Marco Rubio doesn’t think the U.S. needs a Department of Education, for familiar reasons. As the Florida senator and GOP presidential candidate said at a campaign stop in Nevada last week:
What starts out as a suggestion ends up being, “If you want money from us, you must to do it this way,” and you will end up with a version of a national school board. We don’t need a national school board.
At the same stop, he doubled down on his rejection of Common Core standards yet again, saying that he believed in “curriculum reform,” but only if it happened at the state and local level.

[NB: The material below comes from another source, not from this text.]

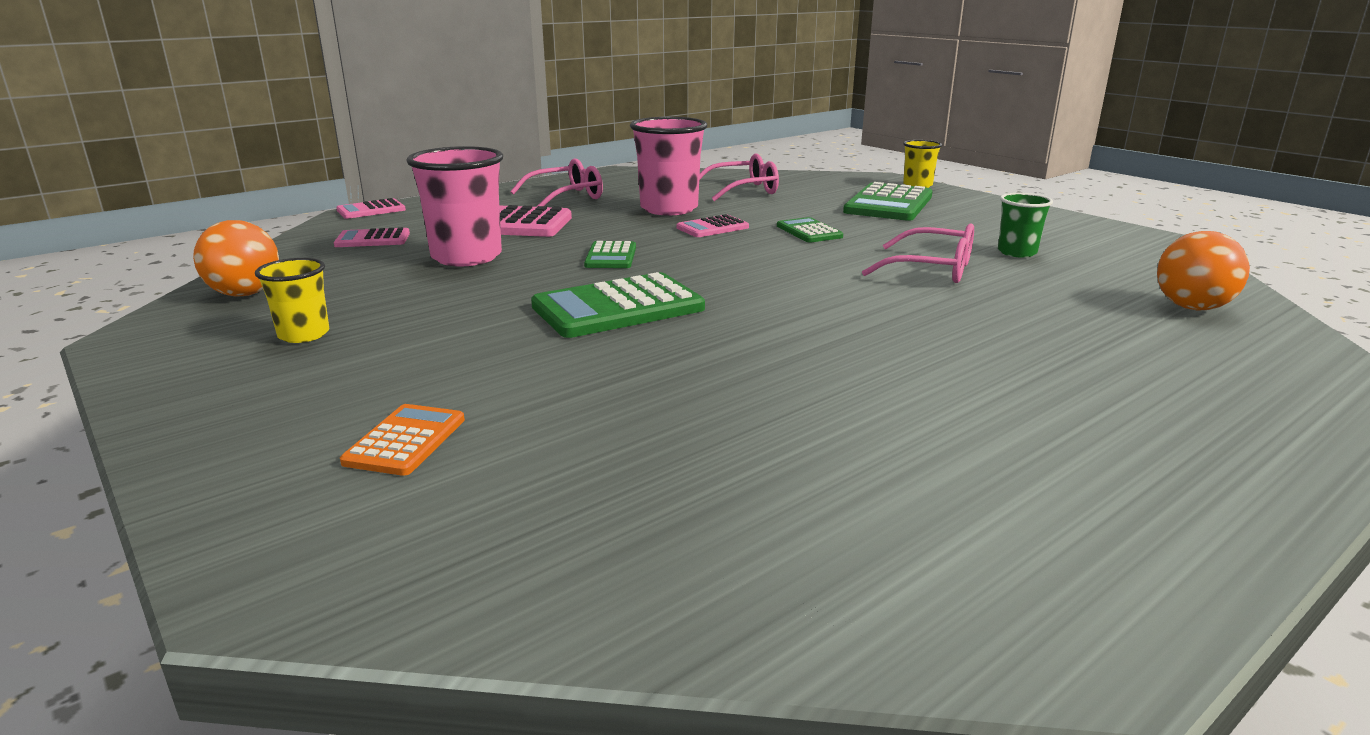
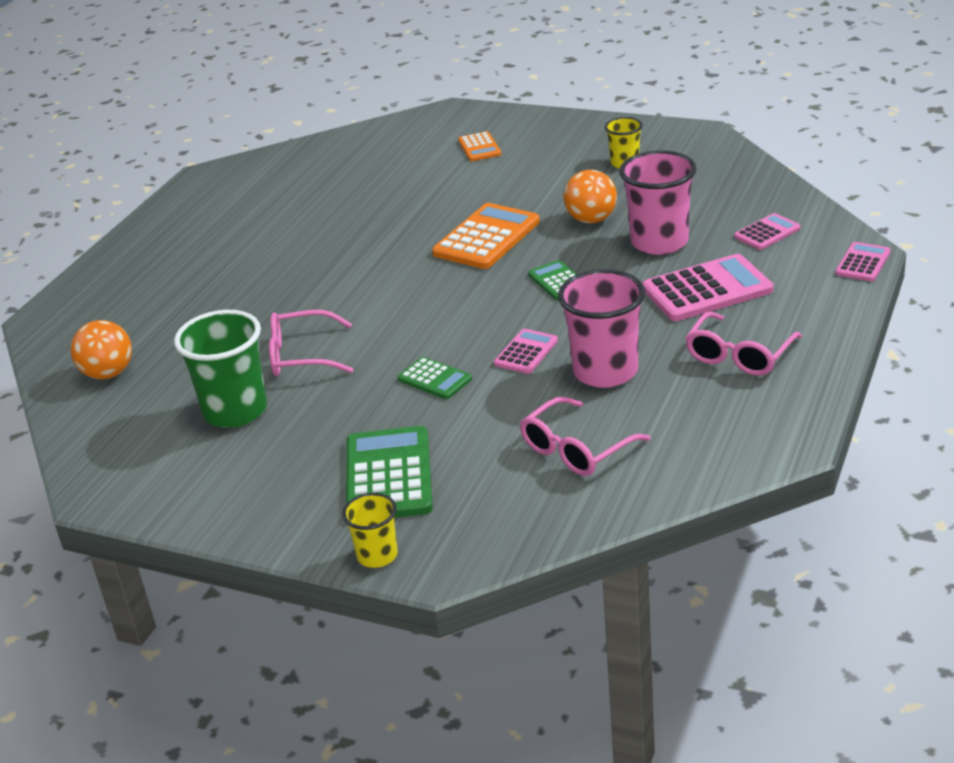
camera: 155 degrees right, 10 degrees up
orange ball [193,220,279,297] -> orange ball moved to [564,170,617,223]
green calculator [531,272,705,338] -> orange calculator [432,203,540,269]
green cup [998,193,1053,258] -> green cup [174,310,267,428], size x1.81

Did Rubio offer any less vague alternatives to Common Core? Well, a few days later, at a visit to a startup incubator in Chattanooga, Tennessee, Rubio praised the pedagogical value of the online game Minecraft while pitching himself as the candidate who understood the delicate intersection of traditional and new economies. Rubio said at the event:
If you play Minecraft, you’re basically writing code when you’re converting a hammer into a pickax. Kids might not realize they’re coding, but that’s going to be almost a basic proficiency just because of the way they grew up.
At 44, Sen. Rubio is (with apologies to Deez Nuts) the youngest serious presidential candidate, so he speaks with authority on the necessary computer skills that will prepare kids for the future. He also digs Uber, hip-hop, and Netflix.